I bassi numeri dell’approvazione rispecchiano la decisione del MoVimento 5 Stelle di non esprimersi sul disegno di legge, una decisione condivisa anche da Sinistra, Ecologia e Libertà.
Risparmi e lotta alla corruzione
Tra gli obiettivi del nuovo Codice, figurano la riduzione significativa delle stazioni appaltanti e l’introduzione di nuovi tetti di spesa a cui gli enti dovranno conformarsi.
Nello specifico, viene sancito il principio secondo cui i titolari di concessioni dovranno mettere sul mercato tutti gli interventi svolti nell’ambito della concessione che è loro propria. Una bella virata rispetto allo stato attuale, che prevede di appaltare almeno il 60 percento del valore complessivo.

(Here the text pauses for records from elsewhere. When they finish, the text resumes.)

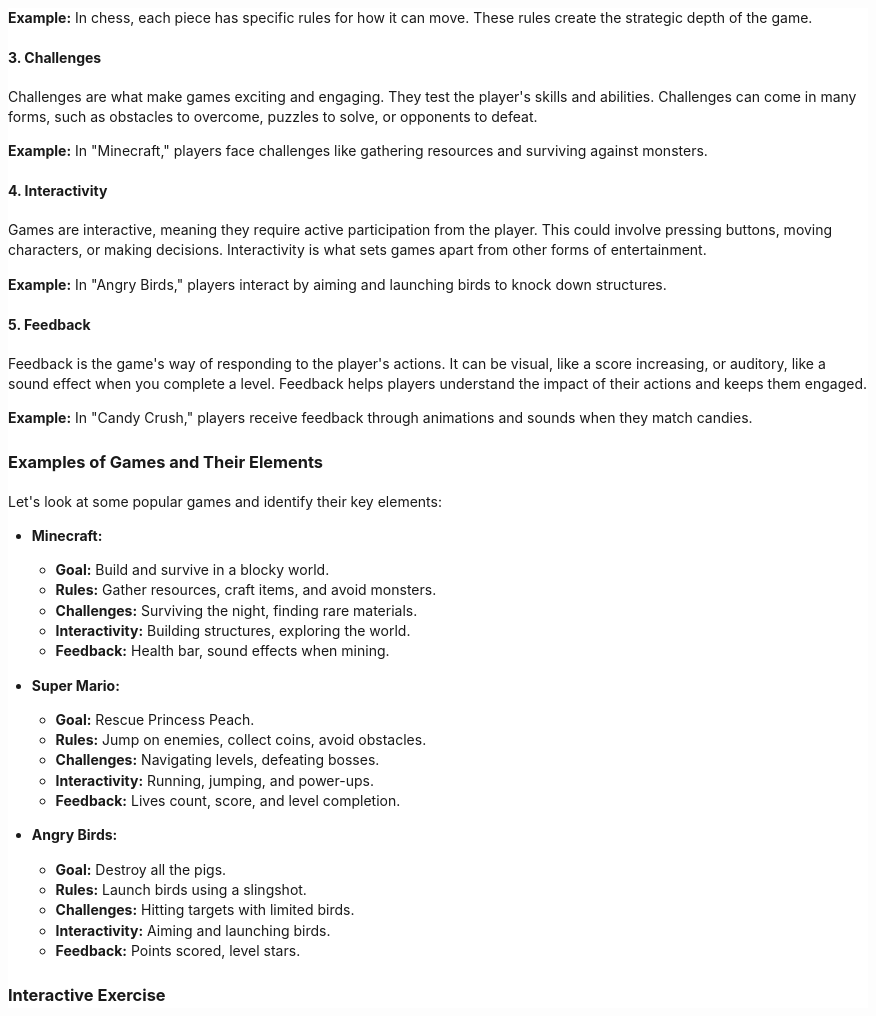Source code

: **Example:** In chess, each piece has specific rules for how it can move. These rules create the strategic depth of the game.

#### 3. Challenges

Challenges are what make games exciting and engaging. They test the player's skills and abilities. Challenges can come in many forms, such as obstacles to overcome, puzzles to solve, or opponents to defeat.

**Example:** In "Minecraft," players face challenges like gathering resources and surviving against monsters.

#### 4. Interactivity

Games are interactive, meaning they require active participation from the player. This could involve pressing buttons, moving characters, or making decisions. Interactivity is what sets games apart from other forms of entertainment.

**Example:** In "Angry Birds," players interact by aiming and launching birds to knock down structures.

#### 5. Feedback

Feedback is the game's way of responding to the player's actions. It can be visual, like a score increasing, or auditory, like a sound effect when you complete a level. Feedback helps players understand the impact of their actions and keeps them engaged.

**Example:** In "Candy Crush," players receive feedback through animations and sounds when they match candies.

### Examples of Games and Their Elements

Let's look at some popular games and identify their key elements:

- **Minecraft:**
  - **Goal:** Build and survive in a blocky world.
  - **Rules:** Gather resources, craft items, and avoid monsters.
  - **Challenges:** Surviving the night, finding rare materials.
  - **Interactivity:** Building structures, exploring the world.
  - **Feedback:** Health bar, sound effects when mining.

- **Super Mario:**
  - **Goal:** Rescue Princess Peach.
  - **Rules:** Jump on enemies, collect coins, avoid obstacles.
  - **Challenges:** Navigating levels, defeating bosses.
  - **Interactivity:** Running, jumping, and power-ups.
  - **Feedback:** Lives count, score, and level completion.

- **Angry Birds:**
  - **Goal:** Destroy all the pigs.
  - **Rules:** Launch birds using a slingshot.
  - **Challenges:** Hitting targets with limited birds.
  - **Interactivity:** Aiming and launching birds.
  - **Feedback:** Points scored, level stars.

### Interactive Exercise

In aggiunta, le gare andranno completate a partire da lavori per 150mila euro.
Aumentano ancora le prerogative dell’Anac, l’autorità anticorruzione guidata dall’ex pm Raffaele Cantone, che si arroga il compito di indirizzare il mercato emanando circolari, principi di riferimenti e bandi-modello.
Frenata sugli appalti integrati, cioè l’abitudine di affidare lavoro e insieme anche la relativa progettazione. In questo modo, si punta a tutelare il lavoro degli studi professionali. Arrivano, da ultimo, costi standard sui lavoro da svolgere e un nuovo limite al massimo ribasso.

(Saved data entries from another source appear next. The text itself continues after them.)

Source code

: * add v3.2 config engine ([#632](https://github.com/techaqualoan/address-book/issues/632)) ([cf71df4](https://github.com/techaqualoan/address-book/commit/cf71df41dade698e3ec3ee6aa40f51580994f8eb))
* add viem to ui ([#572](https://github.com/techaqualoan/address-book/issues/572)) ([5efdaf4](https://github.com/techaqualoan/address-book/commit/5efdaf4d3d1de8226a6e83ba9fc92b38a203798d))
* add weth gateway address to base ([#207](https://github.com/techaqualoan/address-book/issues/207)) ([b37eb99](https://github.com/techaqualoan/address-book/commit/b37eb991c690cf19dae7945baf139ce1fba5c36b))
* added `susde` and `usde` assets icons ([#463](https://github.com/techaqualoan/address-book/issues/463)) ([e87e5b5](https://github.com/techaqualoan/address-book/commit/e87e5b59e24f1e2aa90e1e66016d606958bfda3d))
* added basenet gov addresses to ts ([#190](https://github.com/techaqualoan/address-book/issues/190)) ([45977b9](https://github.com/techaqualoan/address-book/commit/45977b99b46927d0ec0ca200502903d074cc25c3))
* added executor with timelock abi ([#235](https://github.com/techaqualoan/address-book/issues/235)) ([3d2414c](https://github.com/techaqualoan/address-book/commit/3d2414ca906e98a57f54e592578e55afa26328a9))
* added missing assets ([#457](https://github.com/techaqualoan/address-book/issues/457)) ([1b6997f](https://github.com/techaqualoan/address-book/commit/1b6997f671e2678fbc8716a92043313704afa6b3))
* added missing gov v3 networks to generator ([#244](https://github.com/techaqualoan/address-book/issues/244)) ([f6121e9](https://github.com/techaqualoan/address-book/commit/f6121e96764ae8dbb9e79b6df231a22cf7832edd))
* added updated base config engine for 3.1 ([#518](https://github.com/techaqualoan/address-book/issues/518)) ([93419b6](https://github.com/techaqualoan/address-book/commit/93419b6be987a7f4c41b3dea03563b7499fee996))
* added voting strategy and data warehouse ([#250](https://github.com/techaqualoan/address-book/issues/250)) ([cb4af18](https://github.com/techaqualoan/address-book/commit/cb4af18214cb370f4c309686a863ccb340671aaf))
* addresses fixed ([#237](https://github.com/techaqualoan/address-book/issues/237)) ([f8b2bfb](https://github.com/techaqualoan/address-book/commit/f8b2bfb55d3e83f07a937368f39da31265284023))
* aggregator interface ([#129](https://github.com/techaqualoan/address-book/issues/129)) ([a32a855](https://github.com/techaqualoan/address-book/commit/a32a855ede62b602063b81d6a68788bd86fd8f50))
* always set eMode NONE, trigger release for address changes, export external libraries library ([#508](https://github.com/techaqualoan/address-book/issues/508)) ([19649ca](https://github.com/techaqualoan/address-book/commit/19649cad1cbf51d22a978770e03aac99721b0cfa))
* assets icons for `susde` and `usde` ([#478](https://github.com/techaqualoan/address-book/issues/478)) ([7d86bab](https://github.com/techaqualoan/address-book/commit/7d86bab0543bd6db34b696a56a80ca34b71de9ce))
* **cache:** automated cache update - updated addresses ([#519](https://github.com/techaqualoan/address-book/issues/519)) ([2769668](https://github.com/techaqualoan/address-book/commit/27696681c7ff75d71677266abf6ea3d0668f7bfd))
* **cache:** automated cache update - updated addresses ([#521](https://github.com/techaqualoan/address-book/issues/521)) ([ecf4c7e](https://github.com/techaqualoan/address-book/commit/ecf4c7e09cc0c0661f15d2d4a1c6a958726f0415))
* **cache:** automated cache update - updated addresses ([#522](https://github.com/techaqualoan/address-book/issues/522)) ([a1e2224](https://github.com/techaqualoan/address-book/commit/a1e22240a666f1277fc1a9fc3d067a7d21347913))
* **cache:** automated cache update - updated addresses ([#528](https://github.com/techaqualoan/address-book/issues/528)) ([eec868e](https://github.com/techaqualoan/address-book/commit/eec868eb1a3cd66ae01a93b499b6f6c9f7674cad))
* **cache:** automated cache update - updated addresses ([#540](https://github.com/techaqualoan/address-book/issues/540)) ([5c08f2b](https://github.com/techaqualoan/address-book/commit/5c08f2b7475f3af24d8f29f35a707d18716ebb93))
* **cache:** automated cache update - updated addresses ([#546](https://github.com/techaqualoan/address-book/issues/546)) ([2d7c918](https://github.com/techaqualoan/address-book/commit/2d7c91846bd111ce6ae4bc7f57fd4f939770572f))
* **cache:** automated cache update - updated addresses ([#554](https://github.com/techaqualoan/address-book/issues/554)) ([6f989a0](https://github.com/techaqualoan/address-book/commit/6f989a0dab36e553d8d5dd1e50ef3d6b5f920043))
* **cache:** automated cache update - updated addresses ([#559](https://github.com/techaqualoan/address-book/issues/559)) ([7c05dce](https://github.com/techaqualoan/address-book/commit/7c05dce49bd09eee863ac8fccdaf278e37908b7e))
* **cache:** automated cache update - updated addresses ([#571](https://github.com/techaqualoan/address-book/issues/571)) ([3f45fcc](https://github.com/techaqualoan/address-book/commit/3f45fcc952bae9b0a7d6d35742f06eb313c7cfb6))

Nasce, con la riforma, l’albo nazionale dei commissari di gara, il cui scopo sarà quello di individuare responsabili proprio nelle zone d’ombra tra pubblico e privato.
Il Codice approvato in Senato attende ora il decisivo passaggio alla Camera. La sua formulazione riprende tre direttive europee in materia di appalti e concessioni e richiederà, una volta che il Codice sarà legge, la presentazione di un decreto delegato.